Hutbede Baro Seçimlerini mi konuşsaydı

Diyanet İşleri Başkanı Prof. Dr. Ali Erbaş, 23 Nisan Bayramı’nın ertesi günü cuma namazını 

koronavirüs tedbirlerine uyarak Hacı Bayramı Veli Camiinde kıldı ve burada kendi hazırladığı Cuma Hutbesini okudu. 

Hacı Bayramı Veli Camisinin seçilmesinin sebebi, yüz yıl önce 23 Nisan günü Mustafa Kemal Atatürk ve Meclis üyelerinin topluca bu camide cuma namazını kıldıktan sora TBMM’ni açmalarıydı. 

Diyanet İşleri Başkanlığı ki, 1924 yılında bizzat Atatürk tarafından kurulmuş, 1961 Anayasası’na alınmış, 1965 tarihli Kuruluş Kanunu’nda kendisine,  “İslâm dininin inanç, ibadet ve ahlak esasları ile ilgili işleri yürütmek, din konusunda toplumu aydınlatmak ve ibadet yerlerini yönetmek’ görevi verilmiş ve ayrıca 2002 yılında, “Türk aile yapısının korunması ve güçlendirilmesine yardımcı olmak” amacıyla müftülüklerde Aile Büroları kurulmuştur. 

Bütün bu hukuki dayanaklarla muhkem, ödevli, görevli ve yetkili bir Kurum’un başındaki kişi Gazi Mustafa Kemal Atatürk ve milletvekillerinin  topluca cuma namazı kıldıkları camide, tam da, bir zerrecik virüsün bütün dünyayı egemenliğine aldığı bir zamanda, sadece Müslümanlara değil, ‘Tüm insanlara sesleniyorum’ diyerek okuduğu Hutbede, bütün dinlerde, mezheplerde, meşreplerde insanın canını, aklını, dinini, malını ve neslini  koruma hakkının olduğunu belirttikten sonra, İslam’ın zararlı olduğu için haram kıldığı şeylerden sakınılması gerektiğini söylemiş, sigarayla, uyuşturucuyla, alkolle ‘Gelin topyekün mücadele edelim’ dediği gibi, 

‘Ey insanlar! İslam zinayı en büyük haramlardan kabul ediyor. Lûtîliği, Eşcinselliği lanetliyor. Nedir bunun hikmeti. Hastalıkları beraberinde getirmesi ve nesli çürütmesidir, bunun hikmeti.
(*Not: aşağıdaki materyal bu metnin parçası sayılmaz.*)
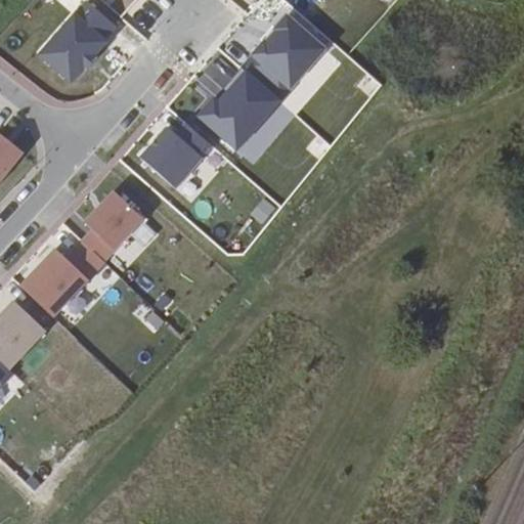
[(85,0),(37,56),(73,87),(110,44),(106,41),(119,27),(87,0),(85,0)]
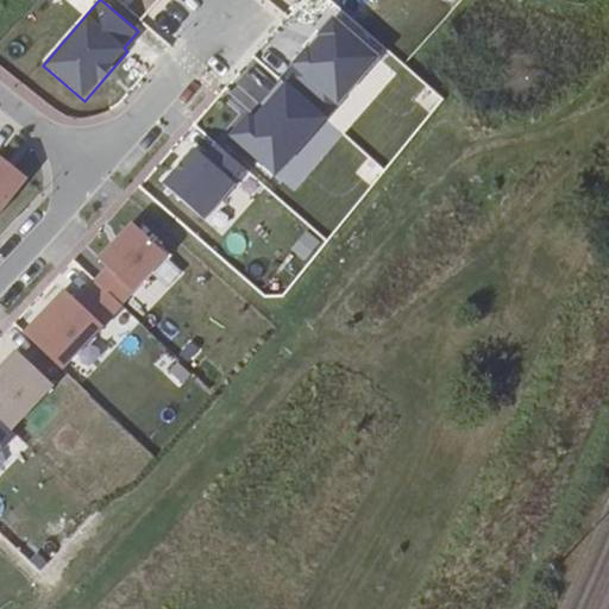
[(381,57),(333,17),(292,64),(339,104),(381,57)]
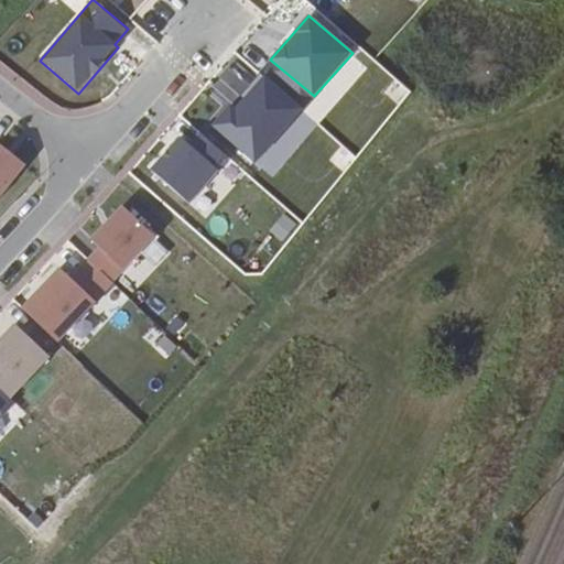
[(230,105),(210,125),(256,163),(303,110),(264,76),(236,107),(230,105)]
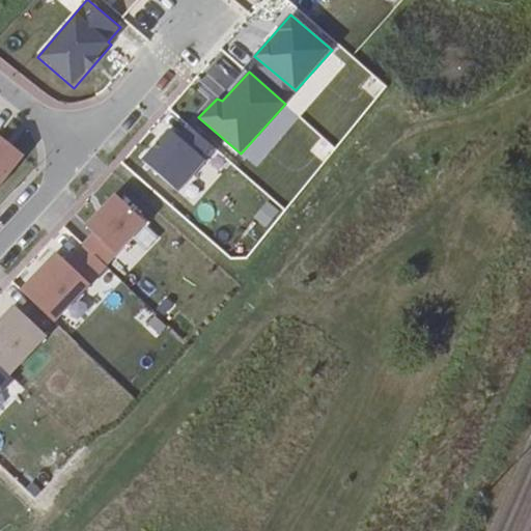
[(144,159),(180,192),(219,152),(192,127),(179,139),(170,131),(144,159)]
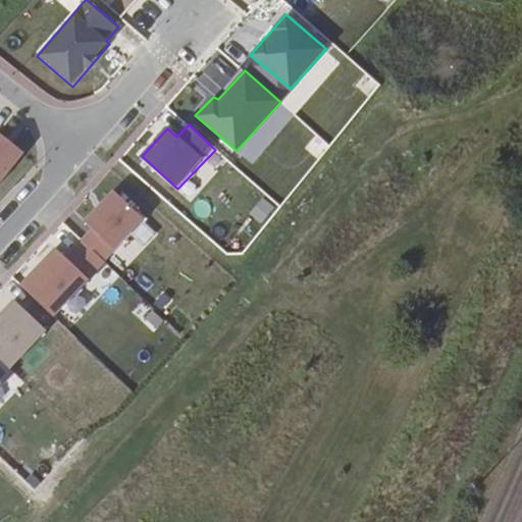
[(0,176),(19,153),(0,138),(0,176)]
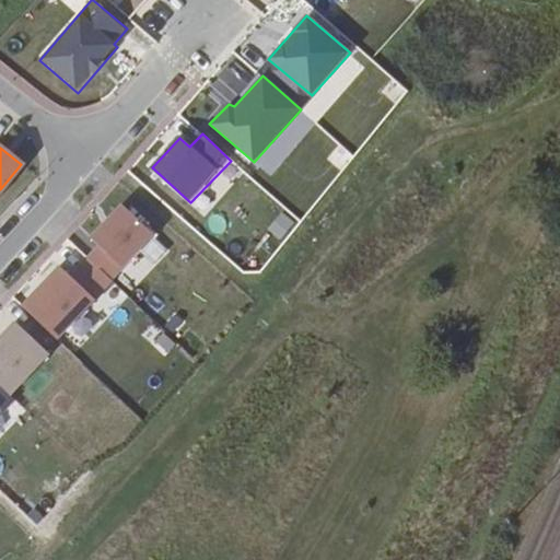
[(156,235),(120,202),(89,236),(97,244),(86,258),(113,280),(156,235)]
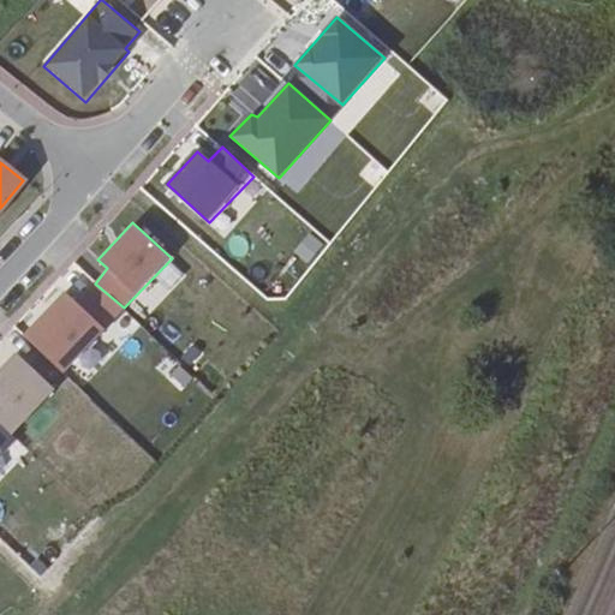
[(101,329),(61,293),(21,336),(60,374),(101,329)]
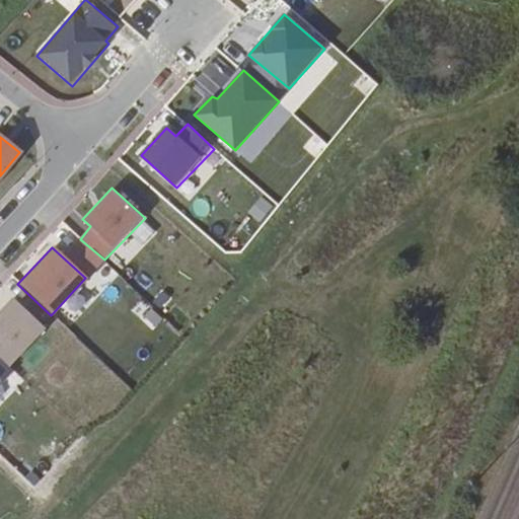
[(46,330),(14,300),(0,314),(0,360),(8,369),(46,330)]
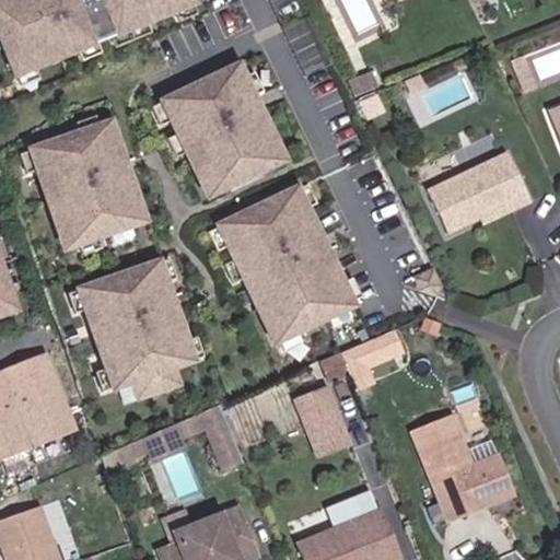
[(0,0),(0,36),(18,79),(19,78),(36,71),(79,54),(96,47),(113,41),(147,26),(176,15),(195,8),(197,7),(194,0),(0,0)]
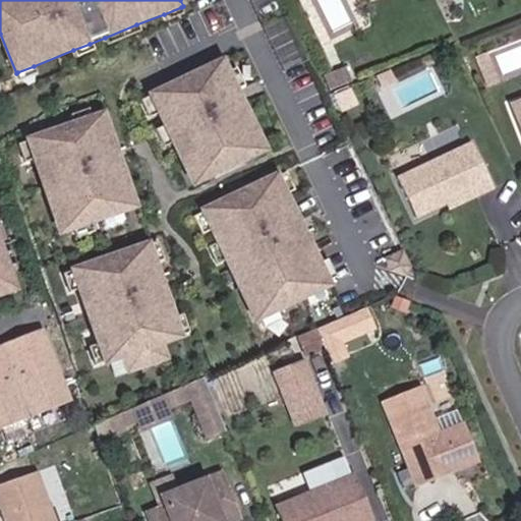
[(139,33),(136,24),(105,38),(108,46),(139,33)]
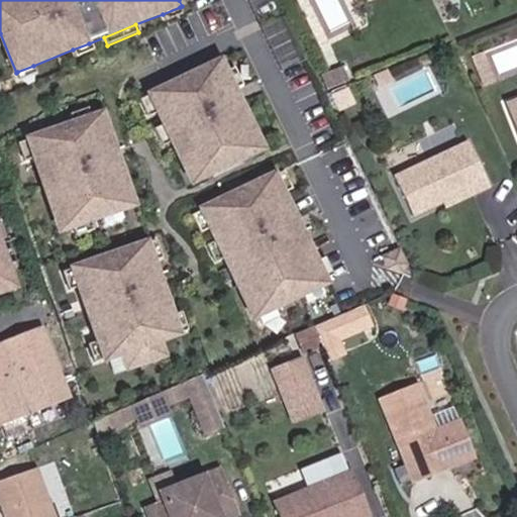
[(92,52),(89,43),(73,49),(77,58),(92,52)]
Yılda yüzbinlerce insan gayri meşru ve nikahsız hayatın islamî literatürdeki ismi zina olan bu büyük haramın sebep olduğu Hiv virüsüne maruz kalıyor.’ diyerek, yine, ‘Geliniz bu tür kötülüklerden insanları korumak için birlikte mücadele edelim.’ çağrısı yapıyor. 
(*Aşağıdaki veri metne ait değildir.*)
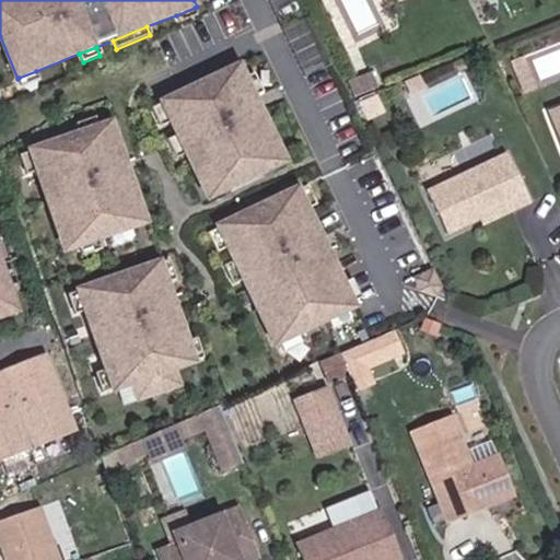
[(521,58),(509,62),(520,89),(531,84),(521,58)]
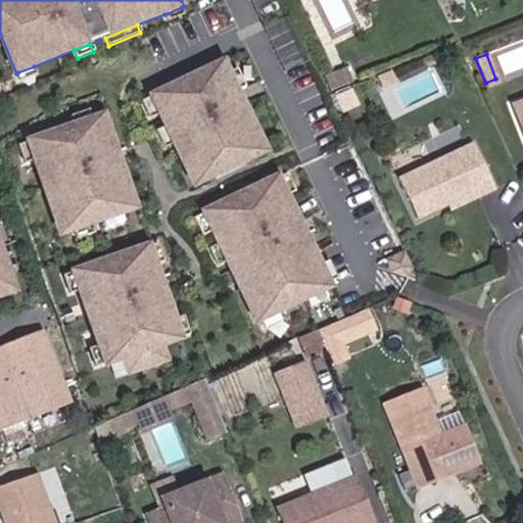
[(230,75),(224,62),(152,96),(153,98),(160,114),(168,128),(175,144),(189,173),(192,172),(206,164),(211,175),(214,179),(247,162),(245,158),(240,148),(256,141),(260,139),(237,91),(230,75)]
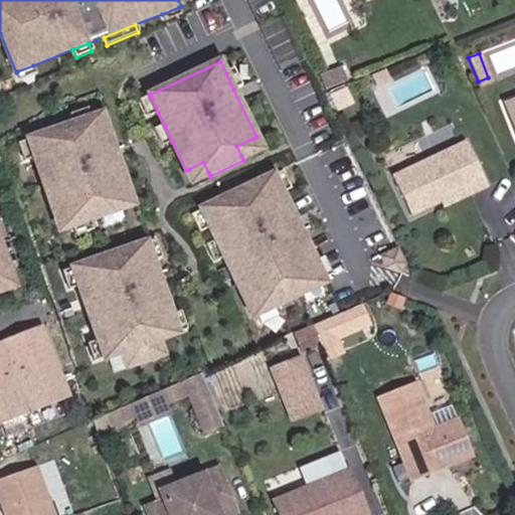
[(36,73),(33,65),(17,71),(21,79),(36,73)]
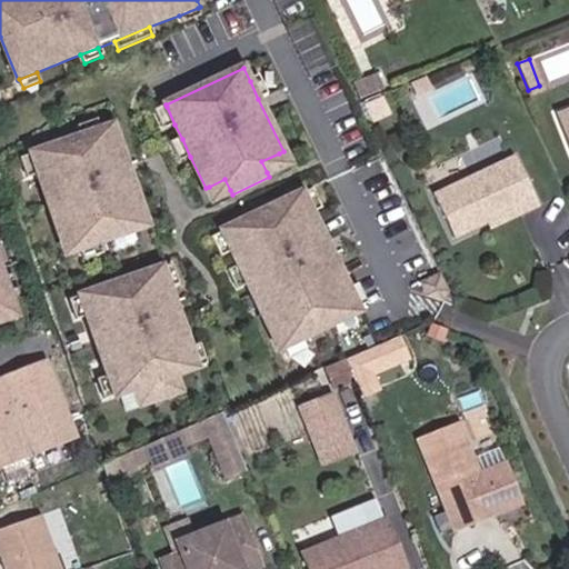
[(431,76),(416,83),(420,92),(436,86),(431,76)]
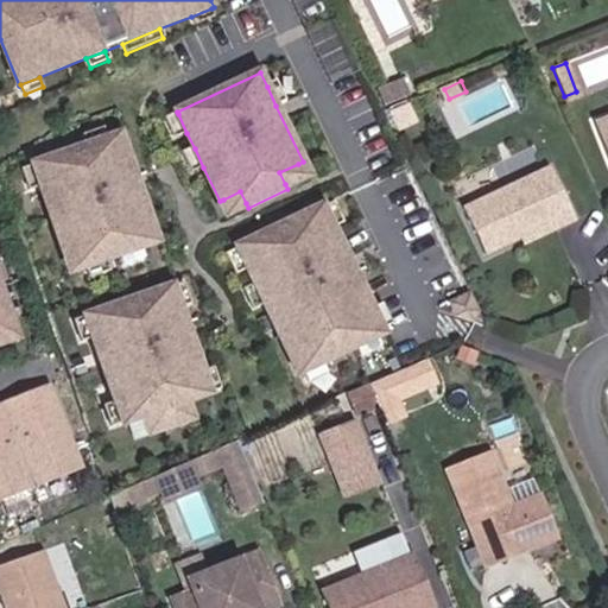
[(285,101),(277,82),(267,87),(276,106),(285,101)]
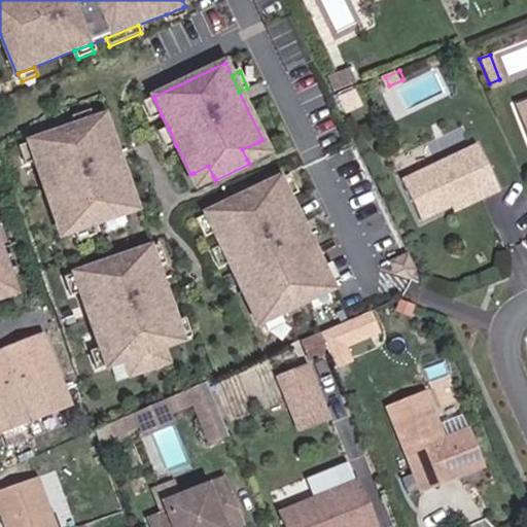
[(162,115),(154,99),(146,103),(154,119),(162,115)]
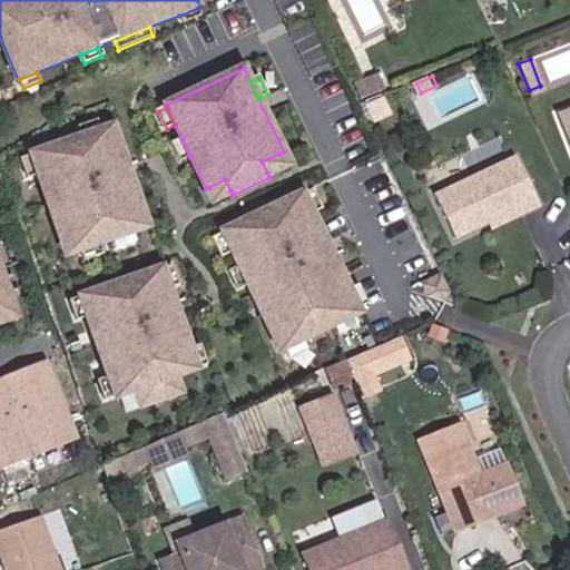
[(569,109),(557,115),(569,148),(569,109)]
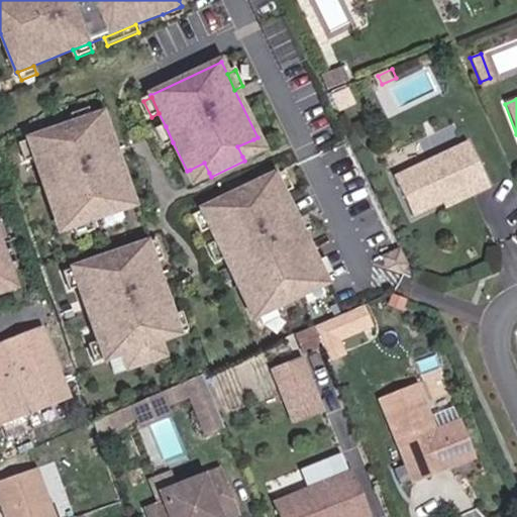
[(92,118),(90,110),(73,116),(76,124),(92,118)]
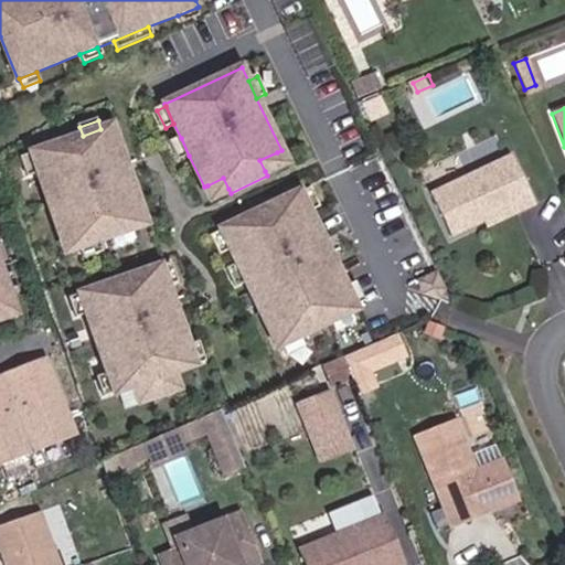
[(146,226),(114,125),(100,129),(83,136),(32,153),(61,235),(62,234),(68,253),(82,248),(100,243),(114,237),(132,231),(146,226)]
Diyanet İşleri Başkanı bu son derece yaralı, son derece değerli konuşmasından dolayı, kendisinin başka bir ülkenin değil Türkiye’nin Başkentinin barosu olduğunu unutan, ya da Milletine yabancılaşmış bir baro tarafından seviyesizce eleştiriliyor. O baro bu davranışıyla ayıp ediyor. Kötülüğü, ahlaksızlığı baş köşeye oturtup, görevinden de dolayı ‘gelin bu kötülükle bu ahlaksızlıkla birlikte mücadele edelim’ diyeni yerlere çarpıyor. 
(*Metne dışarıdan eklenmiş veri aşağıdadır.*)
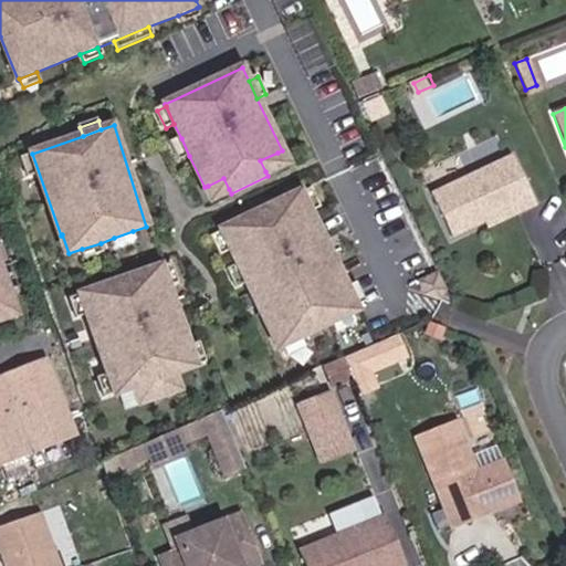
[(189,156),(181,138),(173,143),(181,160),(189,156)]
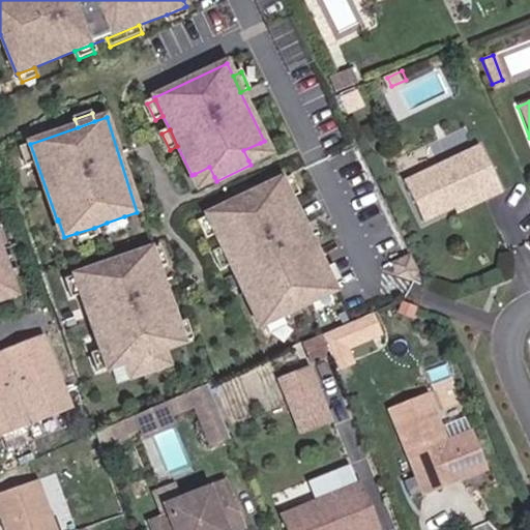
[(501,193),(478,146),(405,181),(424,222),(454,208),(482,196),(484,200),(501,193)]
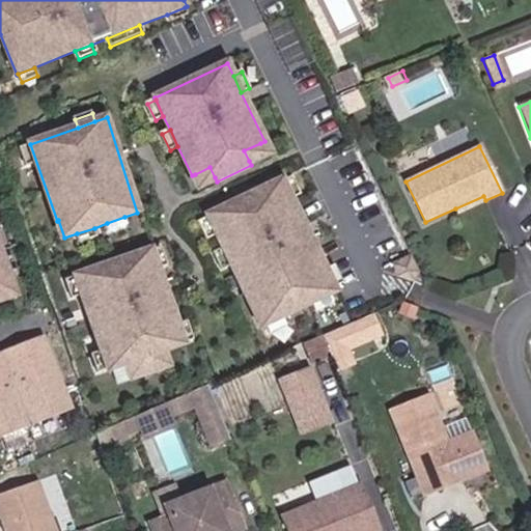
[(215,177),(210,167),(195,174),(200,185),(215,177)]
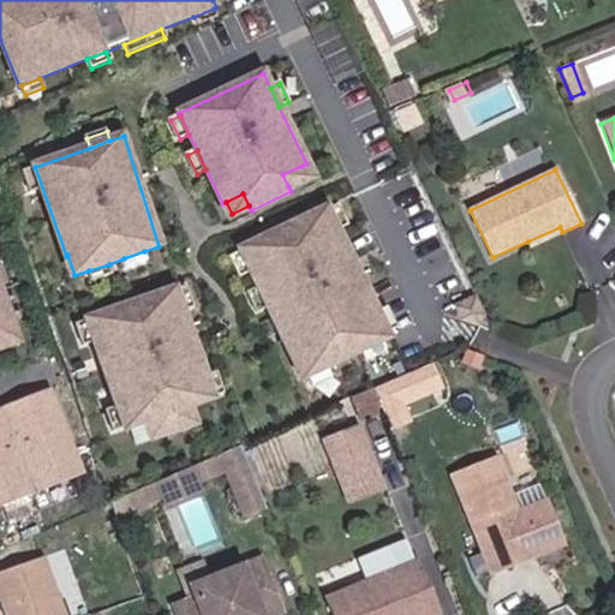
[(338,230),(347,225),(339,206),(329,210),(338,230)]
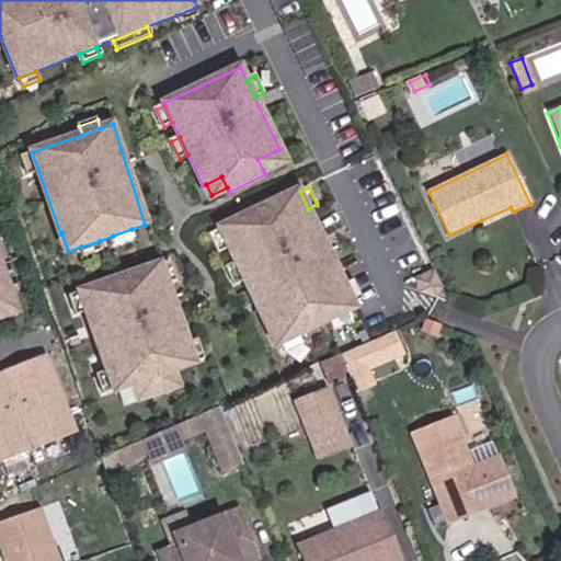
[(299,191),(219,228),(219,230),(228,247),(235,262),(243,279),(275,347),(282,344),(298,336),(356,309),(308,209),(300,192),(299,191)]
Baro ne yapıyormuş, eşcinsellerin, LGBT’lerin haklarını savunuyormuş. 

Diyanet İşleri Başkanı, LGBT’leri dövelim, hapse atalım’ demiyor,  hep birlikte İslam’ın yasakladığı bu sapkınlıkların önünü alalım diyor, nasıl sigara içenlerle değil sigarayla mücadele edelim diyorsa.

Sonuç olarak, yapılan bu saldırıı bir Avrupa başkenti barosundan gelmiş olsaydı yeni birşey anlatmazdı ama Türkiye Başkenti Barosundan gelmesi Türkiye’ye de, Gazi Mustafa Kemal Atatürk’e de yabancılaşmanın, hatta bir kokuşmuşluğun ifadesi oluyor.